Complete the following:
• 1. Decide whether each statement below agrees with the biography of James Shewan, answering yes or no and quoting the deciding words of the biography: (a) Shewan moved to New York City in 1869. (b) Shewan's father died when Shewan was ten years old. (c) In 1877 Shewan bought out Palmer and became the sole owner of the business.
• 2. Quote the biography of James Shewan from "James Shewan (6" up to and including "of New York.".
• 3. Name every child of James Shewan and Ellen Curley that the biography of James Shewan lists.

Text for analysis:
James Shewan

James Shewan (6 January 1848, Rora, Aberdeenshire - 7 May 1914) was a Scottish-American businessman who made his fortune in real estate in the United States. He was the founder of the largest dry dock and ship repairing facility in the Port of New York.

Shewan was born on 6 January 1848 in Rora, Aberdeenshire. His father died when he was four years old. He was apprenticed to a ship carpenter, and in 1869 he moved to New York City. In New York he started a dry dock and ship repair business, first called Shewan and Palmer, later Shewan and Jenkins. In 1877 Shewan bought out Jenkins and became the sole owner of the business.[1]

In 1870 Shewan married a Welsh lady Ellen Curley. They had three daughters (Nellie, Ada and Agnes - later Marquise Rizzo dei Ritii[2][3]) and two sons (James Jr. and Edwin A.)[1]. James was owner of an important listed historical building, Inverugie Estate/ Plumbush[4], in Cold Spring, New York.

Record set:
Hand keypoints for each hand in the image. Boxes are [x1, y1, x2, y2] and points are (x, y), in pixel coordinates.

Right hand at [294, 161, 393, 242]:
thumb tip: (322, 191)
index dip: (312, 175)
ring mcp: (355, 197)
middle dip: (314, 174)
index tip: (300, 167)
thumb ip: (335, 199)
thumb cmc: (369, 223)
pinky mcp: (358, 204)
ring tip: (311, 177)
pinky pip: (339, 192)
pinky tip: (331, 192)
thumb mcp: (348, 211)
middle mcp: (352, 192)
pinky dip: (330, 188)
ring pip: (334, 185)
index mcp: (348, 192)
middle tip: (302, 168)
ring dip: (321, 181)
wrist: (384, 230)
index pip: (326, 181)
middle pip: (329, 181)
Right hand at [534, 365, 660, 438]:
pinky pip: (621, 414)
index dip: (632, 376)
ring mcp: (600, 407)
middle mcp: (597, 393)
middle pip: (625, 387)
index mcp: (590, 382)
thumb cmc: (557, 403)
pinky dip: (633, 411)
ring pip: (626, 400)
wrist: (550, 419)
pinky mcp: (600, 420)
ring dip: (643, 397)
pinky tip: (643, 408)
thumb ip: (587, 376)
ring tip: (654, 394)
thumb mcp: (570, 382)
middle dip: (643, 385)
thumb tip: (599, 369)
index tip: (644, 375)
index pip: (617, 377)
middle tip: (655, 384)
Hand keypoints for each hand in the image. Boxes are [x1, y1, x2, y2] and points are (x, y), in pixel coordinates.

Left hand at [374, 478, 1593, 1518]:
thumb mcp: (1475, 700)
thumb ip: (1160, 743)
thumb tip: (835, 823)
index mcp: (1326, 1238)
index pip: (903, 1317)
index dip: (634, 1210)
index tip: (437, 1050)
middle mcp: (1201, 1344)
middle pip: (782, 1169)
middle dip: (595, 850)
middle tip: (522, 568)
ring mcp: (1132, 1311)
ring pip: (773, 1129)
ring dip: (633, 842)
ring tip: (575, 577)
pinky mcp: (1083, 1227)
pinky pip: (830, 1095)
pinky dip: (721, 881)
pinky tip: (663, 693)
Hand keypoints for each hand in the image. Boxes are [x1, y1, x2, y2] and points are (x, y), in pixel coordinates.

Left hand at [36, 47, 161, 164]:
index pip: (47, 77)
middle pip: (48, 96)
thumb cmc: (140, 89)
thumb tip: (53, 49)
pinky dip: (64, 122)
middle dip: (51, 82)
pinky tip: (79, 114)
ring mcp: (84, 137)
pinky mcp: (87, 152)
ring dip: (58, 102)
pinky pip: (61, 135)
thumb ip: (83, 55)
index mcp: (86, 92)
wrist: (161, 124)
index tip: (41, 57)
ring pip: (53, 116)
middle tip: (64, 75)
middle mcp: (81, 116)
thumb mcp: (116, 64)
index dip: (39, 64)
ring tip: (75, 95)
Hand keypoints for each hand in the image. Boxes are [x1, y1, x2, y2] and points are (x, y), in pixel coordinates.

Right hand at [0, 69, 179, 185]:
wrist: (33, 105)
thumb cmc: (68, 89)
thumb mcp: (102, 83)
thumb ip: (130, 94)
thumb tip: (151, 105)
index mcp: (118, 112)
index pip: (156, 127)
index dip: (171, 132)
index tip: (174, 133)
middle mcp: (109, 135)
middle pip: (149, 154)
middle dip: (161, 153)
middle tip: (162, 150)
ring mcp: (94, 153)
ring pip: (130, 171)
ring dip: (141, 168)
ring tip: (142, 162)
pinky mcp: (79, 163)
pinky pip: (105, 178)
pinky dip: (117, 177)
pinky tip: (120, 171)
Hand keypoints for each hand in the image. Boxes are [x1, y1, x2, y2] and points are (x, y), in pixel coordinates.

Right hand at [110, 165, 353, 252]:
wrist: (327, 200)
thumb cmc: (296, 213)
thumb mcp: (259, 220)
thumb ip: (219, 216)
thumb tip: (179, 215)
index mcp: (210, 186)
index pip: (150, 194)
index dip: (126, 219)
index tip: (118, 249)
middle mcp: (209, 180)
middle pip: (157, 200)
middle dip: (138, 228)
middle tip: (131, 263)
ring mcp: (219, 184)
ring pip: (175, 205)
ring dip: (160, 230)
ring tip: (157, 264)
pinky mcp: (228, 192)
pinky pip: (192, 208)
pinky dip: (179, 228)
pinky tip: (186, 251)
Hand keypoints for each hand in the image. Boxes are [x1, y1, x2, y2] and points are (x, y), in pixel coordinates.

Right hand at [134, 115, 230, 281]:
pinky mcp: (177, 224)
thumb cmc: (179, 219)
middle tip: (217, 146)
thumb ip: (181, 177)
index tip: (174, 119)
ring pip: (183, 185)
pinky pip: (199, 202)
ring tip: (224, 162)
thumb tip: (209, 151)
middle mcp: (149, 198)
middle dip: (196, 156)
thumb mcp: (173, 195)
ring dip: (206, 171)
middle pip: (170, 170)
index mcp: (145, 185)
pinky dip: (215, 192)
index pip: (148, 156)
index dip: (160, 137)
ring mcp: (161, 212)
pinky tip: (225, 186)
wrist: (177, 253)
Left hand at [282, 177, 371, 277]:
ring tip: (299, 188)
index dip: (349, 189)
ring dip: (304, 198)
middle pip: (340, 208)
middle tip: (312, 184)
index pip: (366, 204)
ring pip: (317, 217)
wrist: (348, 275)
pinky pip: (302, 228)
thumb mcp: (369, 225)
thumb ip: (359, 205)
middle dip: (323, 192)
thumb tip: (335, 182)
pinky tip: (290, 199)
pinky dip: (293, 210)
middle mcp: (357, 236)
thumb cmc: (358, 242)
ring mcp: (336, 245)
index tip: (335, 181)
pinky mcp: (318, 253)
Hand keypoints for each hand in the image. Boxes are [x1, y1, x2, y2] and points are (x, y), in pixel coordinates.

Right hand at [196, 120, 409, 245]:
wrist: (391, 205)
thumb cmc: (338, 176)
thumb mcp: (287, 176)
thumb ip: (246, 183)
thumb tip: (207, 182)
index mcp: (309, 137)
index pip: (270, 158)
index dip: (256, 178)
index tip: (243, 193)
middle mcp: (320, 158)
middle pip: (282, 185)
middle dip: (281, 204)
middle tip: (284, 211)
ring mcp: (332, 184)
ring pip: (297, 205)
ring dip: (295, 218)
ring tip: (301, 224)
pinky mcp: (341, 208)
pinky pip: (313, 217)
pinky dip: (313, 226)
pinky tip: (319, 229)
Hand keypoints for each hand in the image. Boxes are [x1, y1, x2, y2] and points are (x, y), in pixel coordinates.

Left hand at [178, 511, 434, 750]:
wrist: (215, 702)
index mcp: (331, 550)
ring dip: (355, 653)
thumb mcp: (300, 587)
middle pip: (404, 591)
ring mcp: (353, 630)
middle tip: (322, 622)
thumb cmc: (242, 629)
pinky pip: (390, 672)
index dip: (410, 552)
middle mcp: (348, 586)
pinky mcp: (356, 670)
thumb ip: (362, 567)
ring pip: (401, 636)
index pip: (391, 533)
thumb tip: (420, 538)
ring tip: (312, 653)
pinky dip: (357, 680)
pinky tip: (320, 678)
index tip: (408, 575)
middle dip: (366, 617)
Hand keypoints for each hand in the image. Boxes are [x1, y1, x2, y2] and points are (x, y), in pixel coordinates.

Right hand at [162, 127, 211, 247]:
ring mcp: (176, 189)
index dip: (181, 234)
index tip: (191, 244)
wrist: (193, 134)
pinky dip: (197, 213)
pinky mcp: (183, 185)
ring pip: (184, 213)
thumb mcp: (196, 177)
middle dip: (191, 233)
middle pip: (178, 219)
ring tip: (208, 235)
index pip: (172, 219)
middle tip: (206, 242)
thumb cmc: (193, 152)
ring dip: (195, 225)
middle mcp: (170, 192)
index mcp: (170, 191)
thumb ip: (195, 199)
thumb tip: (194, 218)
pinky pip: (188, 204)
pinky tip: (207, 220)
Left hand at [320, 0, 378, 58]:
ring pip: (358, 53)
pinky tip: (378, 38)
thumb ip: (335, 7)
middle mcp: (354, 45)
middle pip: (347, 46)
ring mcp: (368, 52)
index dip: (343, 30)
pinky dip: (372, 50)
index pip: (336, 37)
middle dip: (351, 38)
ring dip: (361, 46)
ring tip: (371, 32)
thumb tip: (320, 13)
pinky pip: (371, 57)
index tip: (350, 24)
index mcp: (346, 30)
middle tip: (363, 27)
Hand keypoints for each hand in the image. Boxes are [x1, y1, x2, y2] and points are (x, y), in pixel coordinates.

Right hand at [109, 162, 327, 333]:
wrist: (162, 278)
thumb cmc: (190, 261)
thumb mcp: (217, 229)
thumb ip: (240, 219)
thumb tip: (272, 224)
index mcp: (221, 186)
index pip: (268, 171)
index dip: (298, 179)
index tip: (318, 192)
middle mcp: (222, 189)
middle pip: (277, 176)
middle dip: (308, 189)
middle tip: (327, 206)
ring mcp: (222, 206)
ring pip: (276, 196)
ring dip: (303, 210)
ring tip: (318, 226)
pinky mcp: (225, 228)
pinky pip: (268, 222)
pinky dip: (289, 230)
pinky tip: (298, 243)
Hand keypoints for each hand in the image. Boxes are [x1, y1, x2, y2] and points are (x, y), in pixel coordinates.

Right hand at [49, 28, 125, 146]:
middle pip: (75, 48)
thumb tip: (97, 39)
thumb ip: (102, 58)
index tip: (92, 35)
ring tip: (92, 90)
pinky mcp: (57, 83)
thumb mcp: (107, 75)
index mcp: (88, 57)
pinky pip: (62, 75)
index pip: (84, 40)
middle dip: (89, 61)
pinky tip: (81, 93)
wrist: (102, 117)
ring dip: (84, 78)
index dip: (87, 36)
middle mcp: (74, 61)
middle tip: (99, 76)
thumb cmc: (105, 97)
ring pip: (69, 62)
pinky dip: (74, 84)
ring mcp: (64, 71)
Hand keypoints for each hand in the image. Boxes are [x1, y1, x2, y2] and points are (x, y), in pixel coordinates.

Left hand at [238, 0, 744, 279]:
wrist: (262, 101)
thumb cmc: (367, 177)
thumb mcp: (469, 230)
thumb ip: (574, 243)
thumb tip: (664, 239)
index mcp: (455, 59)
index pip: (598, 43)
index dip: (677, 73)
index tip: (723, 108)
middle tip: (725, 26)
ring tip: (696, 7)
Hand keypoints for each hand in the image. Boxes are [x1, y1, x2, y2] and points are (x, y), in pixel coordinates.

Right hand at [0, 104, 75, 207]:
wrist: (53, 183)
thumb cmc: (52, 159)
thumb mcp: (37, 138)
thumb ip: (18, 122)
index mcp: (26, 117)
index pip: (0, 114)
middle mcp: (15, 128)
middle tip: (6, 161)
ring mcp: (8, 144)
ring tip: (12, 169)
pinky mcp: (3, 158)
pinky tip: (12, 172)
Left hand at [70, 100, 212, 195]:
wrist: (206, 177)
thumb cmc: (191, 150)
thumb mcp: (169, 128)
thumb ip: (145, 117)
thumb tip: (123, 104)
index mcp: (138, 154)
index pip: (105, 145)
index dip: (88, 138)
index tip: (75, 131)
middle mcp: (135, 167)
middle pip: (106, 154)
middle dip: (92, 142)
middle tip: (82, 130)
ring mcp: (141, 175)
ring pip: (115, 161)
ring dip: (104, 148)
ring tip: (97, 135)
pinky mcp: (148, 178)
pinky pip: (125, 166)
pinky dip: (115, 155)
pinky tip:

Task responses:
• 1.
(a) Yes: "in 1869 he moved to New York City"
(b) No: "His father died when he was four years old."
(c) No: "In 1877 Shewan bought out Jenkins and became the sole owner of the business."

• 2.
James Shewan (6 January 1848, Rora, Aberdeenshire - 7 May 1914) was a Scottish-American businessman who made his fortune in real estate in the United States. He was the founder of the largest dry dock and ship repairing facility in the Port of New York.

• 3. Nellie, Ada, Agnes, James Jr., Edwin A.